Text & Fotos: Sonja Endlweber

Nach 10 Jahren gemeinsamen Jahren und 10.000 km mit ihrem Partner, dem Abenteuerreiter Günter Wamser, ist Sonja Endlweber im vergangenen Sommer mit ihren Pferden und Hündin Leni alleine durch die kanadische Bergwelt geritten.
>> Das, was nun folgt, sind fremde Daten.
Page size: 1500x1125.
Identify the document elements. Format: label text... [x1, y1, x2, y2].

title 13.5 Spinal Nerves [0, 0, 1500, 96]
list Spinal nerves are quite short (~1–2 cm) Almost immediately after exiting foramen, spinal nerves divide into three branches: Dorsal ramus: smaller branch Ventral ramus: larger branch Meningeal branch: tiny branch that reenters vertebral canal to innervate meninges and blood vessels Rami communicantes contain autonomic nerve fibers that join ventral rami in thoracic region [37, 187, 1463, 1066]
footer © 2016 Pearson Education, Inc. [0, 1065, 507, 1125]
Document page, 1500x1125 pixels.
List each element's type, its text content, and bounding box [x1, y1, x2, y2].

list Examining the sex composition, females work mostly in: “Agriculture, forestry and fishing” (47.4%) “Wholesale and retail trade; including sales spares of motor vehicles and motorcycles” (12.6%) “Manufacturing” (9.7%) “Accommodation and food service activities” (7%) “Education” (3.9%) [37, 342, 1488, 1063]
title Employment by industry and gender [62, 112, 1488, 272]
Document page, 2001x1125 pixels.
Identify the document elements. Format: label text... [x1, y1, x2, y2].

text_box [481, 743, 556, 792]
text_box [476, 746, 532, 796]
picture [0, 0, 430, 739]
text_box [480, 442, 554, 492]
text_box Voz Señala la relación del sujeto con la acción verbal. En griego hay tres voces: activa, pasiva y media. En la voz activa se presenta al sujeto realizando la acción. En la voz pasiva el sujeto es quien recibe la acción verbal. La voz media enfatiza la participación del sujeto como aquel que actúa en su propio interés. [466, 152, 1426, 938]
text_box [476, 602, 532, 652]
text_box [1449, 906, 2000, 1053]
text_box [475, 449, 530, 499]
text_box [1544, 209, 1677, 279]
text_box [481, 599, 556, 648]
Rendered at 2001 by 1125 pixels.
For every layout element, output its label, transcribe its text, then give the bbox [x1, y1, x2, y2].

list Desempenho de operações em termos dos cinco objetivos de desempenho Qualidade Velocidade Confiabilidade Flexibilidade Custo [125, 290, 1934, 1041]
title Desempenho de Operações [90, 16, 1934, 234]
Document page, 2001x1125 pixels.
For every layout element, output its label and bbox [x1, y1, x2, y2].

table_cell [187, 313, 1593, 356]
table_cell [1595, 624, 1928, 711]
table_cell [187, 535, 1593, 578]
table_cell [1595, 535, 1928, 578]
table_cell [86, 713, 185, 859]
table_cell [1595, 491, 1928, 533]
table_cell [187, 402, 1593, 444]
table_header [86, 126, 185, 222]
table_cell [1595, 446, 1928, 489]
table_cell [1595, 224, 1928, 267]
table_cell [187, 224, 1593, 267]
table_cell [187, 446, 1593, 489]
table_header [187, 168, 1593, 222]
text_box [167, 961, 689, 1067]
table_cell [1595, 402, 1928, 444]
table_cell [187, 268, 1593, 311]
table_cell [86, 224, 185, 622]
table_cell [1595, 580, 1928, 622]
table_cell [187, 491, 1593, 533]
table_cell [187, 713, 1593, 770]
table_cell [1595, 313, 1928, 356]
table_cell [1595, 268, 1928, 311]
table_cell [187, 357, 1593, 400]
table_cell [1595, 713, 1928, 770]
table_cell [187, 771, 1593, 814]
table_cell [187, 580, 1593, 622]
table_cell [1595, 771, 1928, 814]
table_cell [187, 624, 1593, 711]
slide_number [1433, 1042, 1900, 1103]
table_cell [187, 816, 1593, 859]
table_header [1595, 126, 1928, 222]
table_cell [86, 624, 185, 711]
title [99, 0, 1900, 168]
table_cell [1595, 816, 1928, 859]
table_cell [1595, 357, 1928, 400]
Es ist stockdunkel. Noch ist der Mond nicht aufgegangen. Nur die Sterne tauchen die Landschaft in ein schwaches, silbernes Licht. Im Pyjama stehe ich neben Lightfoot und Rusty und rede mit ruhiger Stimme auf die Pferde ein. Mir ist kalt. Mein Herz klopft wild. Lightfoot stößt ein scharfes, bedrohliches Schnauben aus und zerrt nervös am Führstrick. Ich umklammere diesen noch fester. Die Pferde dürfen jetzt nicht abhauen. Rusty macht einige mutige Schritte nach vorne, springt dann aber erschrocken zurück und versteckt sich hinter seinem Kumpel. Ich habe ihm noch kein Halfter angelegt, doch jetzt wage ich es nicht, mich zu bewegen. Keine 100 Meter von uns entfernt ziehen zwei große, dunkle Schatten langsam über die Wiese. Sie kommen direkt auf uns zu. Hilflos stehe ich da, in einer Hand den Führstrick in der anderen den Pfefferspray, und komme mir lächerlich vor. Was soll ich mit EINEM Pfefferspray bei ZWEI Grizzlybären! Leni liegt im Zelt und schläft. Ich schicke ein Stoßgebet zum Himmel, dass meine kleine Hündin nicht aufwacht. Sie würde es sofort mit den Bären aufnehmen, und sie hätte keine Chance. Lightfoot zittert am ganzen Körper. Auch mir schlottern die Knie. Wäre doch Günter jetzt hier, denke ich, doch eigentlich würde das gar nichts ändern. Für die Bären macht es keinen Unterschied. Wenn sie mich fressen wollen, dann tun sie es so oder so. Für sie spielt es keine Rolle, dass ich alleine bin. Und so absurd die Situation auch ist, bei diesem Gedanken muss ich grinsen.